Engineers at the Massachusetts Institute of Technology (MIT), Penn State University, and Carnegie Mellon University will be applying for a patent for a technique they developed that allows them to precisely move cells where they want them in three dimensions through the use of sound waves or “acoustic tweezers.”
“The results presented in this paper provide a unique pathway to manipulate biological cells accurately and in three dimensions, without the need for any invasive contact, tagging, or biochemical labeling,” says Subra Suresh, president of Carnegie Mellon and former dean of engineering at MIT. “This approach could lead to new possibilities for research and applications in such areas as regenerative medicine, neuroscience, tissue engineering, biomanufacturing, and cancer metastasis.”
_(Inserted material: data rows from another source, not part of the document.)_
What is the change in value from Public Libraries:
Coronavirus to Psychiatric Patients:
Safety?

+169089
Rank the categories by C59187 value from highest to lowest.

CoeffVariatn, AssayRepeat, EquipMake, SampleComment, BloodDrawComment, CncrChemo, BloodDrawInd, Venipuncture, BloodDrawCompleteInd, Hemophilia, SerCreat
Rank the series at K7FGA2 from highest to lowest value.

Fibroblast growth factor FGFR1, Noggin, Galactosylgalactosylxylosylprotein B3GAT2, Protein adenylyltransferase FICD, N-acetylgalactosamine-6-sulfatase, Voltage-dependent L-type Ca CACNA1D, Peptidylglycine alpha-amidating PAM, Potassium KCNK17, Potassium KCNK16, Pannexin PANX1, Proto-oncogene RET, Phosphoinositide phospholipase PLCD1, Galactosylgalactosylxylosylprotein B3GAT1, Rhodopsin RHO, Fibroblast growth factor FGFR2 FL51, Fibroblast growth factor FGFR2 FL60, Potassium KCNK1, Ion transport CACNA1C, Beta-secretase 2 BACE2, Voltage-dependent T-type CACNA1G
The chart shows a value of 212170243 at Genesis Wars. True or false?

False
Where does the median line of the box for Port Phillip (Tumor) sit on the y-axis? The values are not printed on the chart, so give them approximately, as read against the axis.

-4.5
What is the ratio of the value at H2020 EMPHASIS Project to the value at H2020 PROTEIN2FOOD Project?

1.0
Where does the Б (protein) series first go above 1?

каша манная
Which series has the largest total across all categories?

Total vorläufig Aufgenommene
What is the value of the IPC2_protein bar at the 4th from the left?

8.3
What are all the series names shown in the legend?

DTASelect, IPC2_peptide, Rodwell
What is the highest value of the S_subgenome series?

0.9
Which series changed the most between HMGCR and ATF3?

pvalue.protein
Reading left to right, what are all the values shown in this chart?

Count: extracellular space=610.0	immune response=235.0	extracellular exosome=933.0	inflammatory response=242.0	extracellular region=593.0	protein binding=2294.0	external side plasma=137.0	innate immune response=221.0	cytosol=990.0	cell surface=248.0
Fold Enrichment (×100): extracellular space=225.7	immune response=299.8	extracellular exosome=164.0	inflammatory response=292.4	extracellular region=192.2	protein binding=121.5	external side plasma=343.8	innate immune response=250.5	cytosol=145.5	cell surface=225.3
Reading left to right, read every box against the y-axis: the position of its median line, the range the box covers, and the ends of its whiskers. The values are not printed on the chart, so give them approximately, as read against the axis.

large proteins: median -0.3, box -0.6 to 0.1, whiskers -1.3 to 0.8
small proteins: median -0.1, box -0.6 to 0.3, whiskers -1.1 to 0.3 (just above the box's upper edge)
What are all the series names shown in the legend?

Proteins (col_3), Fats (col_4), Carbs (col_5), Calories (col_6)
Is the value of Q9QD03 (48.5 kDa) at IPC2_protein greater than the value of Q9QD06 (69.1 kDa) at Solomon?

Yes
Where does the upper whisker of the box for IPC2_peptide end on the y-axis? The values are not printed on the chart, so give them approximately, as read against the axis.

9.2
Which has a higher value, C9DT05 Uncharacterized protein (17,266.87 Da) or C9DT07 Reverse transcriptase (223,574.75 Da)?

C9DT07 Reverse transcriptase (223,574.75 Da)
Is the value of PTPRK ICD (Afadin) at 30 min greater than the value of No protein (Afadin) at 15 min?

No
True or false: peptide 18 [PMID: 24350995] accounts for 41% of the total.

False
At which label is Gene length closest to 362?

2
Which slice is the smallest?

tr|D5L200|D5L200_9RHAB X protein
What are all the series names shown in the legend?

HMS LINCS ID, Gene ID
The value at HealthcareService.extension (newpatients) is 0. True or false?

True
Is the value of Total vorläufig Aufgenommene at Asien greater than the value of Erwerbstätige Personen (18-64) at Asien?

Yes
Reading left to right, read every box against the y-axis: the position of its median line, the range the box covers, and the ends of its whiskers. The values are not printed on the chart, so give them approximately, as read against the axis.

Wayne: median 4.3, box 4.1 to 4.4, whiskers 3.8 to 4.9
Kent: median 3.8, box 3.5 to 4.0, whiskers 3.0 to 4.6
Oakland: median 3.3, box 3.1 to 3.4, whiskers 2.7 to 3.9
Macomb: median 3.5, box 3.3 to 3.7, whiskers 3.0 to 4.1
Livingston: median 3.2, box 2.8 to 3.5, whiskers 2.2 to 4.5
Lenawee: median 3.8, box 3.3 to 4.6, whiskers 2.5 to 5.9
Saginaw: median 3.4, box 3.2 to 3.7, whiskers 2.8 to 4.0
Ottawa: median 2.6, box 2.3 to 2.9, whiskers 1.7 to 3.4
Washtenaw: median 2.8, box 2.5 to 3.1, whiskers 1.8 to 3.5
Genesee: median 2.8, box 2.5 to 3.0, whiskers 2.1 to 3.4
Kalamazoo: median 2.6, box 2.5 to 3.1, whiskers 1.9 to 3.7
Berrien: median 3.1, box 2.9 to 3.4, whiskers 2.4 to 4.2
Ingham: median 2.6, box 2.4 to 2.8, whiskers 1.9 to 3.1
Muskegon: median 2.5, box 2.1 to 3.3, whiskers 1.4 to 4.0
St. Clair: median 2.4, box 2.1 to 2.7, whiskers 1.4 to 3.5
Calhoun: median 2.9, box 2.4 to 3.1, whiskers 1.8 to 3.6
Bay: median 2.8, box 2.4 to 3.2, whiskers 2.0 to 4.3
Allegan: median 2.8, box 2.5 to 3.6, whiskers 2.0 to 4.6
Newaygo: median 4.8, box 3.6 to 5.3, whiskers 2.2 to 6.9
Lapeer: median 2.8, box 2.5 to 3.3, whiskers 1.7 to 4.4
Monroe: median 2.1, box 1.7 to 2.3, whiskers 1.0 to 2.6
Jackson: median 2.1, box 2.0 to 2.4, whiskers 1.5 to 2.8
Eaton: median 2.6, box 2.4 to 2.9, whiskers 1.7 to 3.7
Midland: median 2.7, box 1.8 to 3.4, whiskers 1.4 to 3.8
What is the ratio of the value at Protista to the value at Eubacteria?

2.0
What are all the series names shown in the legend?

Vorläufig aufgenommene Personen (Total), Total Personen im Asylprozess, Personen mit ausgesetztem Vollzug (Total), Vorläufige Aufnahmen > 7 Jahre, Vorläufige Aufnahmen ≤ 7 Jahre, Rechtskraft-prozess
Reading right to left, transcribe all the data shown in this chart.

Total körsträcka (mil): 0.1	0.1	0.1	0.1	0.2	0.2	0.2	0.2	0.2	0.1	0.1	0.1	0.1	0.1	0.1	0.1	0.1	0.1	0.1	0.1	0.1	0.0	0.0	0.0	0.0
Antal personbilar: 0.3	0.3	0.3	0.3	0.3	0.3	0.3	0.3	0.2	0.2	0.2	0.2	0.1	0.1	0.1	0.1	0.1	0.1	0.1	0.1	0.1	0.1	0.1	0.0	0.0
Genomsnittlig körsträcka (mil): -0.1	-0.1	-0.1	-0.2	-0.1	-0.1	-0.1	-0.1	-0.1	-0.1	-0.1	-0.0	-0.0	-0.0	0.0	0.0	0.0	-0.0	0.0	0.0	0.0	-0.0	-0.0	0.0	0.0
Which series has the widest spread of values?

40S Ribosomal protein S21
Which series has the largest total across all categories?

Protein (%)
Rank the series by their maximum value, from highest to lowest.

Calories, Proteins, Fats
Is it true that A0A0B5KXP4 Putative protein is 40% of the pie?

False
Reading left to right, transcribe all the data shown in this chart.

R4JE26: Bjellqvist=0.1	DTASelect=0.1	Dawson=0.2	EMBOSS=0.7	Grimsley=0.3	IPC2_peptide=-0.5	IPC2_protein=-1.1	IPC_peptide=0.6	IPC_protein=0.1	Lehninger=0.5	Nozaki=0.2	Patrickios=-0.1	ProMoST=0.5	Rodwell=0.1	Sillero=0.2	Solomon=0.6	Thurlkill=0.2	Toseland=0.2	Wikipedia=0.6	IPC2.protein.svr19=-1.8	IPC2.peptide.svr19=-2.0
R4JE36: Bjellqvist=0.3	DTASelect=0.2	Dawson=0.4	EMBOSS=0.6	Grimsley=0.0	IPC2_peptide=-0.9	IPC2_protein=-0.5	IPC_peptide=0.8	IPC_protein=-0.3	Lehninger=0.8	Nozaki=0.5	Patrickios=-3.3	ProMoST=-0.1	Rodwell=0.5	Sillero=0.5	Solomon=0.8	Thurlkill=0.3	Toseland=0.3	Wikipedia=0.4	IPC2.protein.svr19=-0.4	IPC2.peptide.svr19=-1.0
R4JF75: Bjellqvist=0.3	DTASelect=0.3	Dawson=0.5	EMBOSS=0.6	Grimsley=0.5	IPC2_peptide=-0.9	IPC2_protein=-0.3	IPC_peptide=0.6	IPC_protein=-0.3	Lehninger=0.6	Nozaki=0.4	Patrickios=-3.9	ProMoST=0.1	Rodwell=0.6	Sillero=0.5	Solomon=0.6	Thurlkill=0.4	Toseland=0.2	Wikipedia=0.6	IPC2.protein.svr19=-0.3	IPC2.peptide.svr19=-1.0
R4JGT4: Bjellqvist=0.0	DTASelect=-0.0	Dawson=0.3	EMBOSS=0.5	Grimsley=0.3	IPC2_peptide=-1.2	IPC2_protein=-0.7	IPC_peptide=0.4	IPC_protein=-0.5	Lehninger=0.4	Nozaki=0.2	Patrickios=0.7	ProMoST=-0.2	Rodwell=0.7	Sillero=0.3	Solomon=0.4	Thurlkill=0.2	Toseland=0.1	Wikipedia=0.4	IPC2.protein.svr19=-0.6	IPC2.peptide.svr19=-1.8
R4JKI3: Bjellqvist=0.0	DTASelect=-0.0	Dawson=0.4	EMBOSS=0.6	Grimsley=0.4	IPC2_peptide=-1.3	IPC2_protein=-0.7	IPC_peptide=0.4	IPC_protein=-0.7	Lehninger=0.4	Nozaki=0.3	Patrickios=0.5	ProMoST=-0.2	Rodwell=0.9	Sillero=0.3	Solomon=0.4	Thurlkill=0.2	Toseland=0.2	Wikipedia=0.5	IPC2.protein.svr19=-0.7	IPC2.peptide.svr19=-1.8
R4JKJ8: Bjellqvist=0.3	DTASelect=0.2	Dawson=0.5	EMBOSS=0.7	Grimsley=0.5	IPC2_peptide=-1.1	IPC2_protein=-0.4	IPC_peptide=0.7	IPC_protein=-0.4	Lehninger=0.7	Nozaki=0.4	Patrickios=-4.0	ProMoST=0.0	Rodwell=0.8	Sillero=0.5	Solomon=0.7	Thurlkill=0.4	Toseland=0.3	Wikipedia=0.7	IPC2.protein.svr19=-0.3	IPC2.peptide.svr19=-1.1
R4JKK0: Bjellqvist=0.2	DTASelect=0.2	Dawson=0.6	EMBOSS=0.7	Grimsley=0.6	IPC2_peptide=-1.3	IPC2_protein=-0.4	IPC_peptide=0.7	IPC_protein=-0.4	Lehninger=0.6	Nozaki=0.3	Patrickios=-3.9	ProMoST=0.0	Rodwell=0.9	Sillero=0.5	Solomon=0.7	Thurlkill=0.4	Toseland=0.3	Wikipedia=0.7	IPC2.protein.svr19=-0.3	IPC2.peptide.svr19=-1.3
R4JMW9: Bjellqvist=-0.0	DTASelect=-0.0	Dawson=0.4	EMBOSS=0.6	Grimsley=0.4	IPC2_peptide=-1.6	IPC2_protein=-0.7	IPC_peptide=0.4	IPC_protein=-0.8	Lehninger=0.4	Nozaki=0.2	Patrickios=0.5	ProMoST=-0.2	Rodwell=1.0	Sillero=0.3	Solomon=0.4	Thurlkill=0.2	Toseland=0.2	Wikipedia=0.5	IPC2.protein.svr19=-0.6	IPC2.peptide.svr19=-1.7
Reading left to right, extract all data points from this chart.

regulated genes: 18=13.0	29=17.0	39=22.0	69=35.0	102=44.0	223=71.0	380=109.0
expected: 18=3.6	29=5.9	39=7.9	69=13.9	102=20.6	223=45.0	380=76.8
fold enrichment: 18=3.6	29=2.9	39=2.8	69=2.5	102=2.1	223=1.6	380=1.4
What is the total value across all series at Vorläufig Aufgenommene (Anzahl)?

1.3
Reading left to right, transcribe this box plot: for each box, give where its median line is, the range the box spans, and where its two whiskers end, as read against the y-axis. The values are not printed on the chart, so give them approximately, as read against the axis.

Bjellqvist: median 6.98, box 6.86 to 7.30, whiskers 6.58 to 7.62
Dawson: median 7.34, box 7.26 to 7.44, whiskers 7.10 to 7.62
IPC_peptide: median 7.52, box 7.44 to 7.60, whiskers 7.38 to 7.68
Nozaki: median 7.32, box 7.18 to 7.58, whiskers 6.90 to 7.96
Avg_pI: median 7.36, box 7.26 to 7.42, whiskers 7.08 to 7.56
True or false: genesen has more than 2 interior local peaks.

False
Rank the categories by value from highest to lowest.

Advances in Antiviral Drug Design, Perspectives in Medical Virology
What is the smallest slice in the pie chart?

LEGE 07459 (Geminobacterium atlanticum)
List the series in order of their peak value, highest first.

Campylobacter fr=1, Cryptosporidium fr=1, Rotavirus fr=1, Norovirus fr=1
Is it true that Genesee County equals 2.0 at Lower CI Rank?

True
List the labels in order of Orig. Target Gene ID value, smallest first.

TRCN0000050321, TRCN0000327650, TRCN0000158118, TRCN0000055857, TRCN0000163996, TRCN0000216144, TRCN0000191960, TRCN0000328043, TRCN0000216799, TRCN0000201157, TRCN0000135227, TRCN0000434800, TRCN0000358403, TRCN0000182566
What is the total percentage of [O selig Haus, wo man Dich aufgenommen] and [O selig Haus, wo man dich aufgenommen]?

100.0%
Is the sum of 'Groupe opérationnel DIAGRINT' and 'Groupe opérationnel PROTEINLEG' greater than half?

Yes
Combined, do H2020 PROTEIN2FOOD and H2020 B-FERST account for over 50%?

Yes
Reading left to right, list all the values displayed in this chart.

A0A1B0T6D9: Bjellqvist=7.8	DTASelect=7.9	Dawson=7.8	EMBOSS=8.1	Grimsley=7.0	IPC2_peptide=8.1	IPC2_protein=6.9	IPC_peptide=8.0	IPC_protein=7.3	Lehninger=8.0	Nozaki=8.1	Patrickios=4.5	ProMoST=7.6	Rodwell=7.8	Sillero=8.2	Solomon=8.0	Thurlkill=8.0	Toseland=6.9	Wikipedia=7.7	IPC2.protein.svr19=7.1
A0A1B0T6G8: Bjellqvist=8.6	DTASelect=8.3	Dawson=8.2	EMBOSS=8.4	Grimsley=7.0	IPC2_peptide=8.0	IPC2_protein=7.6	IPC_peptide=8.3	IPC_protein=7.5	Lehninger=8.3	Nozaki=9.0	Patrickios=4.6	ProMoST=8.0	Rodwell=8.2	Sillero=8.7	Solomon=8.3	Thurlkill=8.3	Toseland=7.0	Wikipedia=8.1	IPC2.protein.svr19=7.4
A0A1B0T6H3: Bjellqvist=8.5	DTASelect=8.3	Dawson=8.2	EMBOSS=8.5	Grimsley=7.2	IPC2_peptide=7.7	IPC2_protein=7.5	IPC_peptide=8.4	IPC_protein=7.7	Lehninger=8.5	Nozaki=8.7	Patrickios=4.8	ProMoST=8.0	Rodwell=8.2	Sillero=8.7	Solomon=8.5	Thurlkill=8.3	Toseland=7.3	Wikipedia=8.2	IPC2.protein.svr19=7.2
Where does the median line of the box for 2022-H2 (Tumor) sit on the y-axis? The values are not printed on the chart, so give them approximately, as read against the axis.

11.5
Suresh (Carnegie Mellon) , Ming Dao, a principal research scientist in MIT’s Department of Materials Science and Engineering, and Tony Jun Huang, a professor of engineering science and mechanics at Penn State, are the senior authors of the paper published this week. The lead author is a graduate student at Penn State University, Feng Guo. The team also included eight additional researchers from Penn State.
Acoustic Tweezers in 3-D
The researchers prior to this breakthrough in three dimensions had designed a microfluidic device that allowed them to manipulate cells in two dimensions. The first device sent to acoustic standing waves of a constant height toward a group of cells. When the two waves meet, the combine to form a “pressure node” that can then hunt for and trap a single cell within the node. Once trapped, the researchers alter the wavelength of the phase allowing them to move the node and, more importantly, move the cell trapped inside.
However, according to this paper, the researchers added a third dimension of cell manipulation by altering the waves’ power, or the rate at which the sound energy is transmitted from its source. By raising the rate the researchers could then lift the cells from the surface in a type of “acoustic levitation” and put them wherever they wished according to Dao.
“We now have a good idea of what to expect and how to control the 3-D positioning of the acoustic waves and the pressure nodes, enabling validation of the method as well as system optimization,” Dao says.
The newly developed technique could be a tremendous interest from biologists to bioengineers. This innovative approach to using acoustic energy to manipulate particles and single cells in 3-D in fluids protects the cells and is wholly noninvasive while maintaining the cells viability.
“The results presented in this paper provide a unique pathway to manipulate biological cells, accurately and in three dimensions, without the need for any invasive contact, tagging, or biochemical labeling,” said Subra Suresh. “This approach could lead to new possibilities for research and applications in such areas as regenerative medicine, neuroscience, tissue engineering, biomanufacturing, and cancer metastasis.”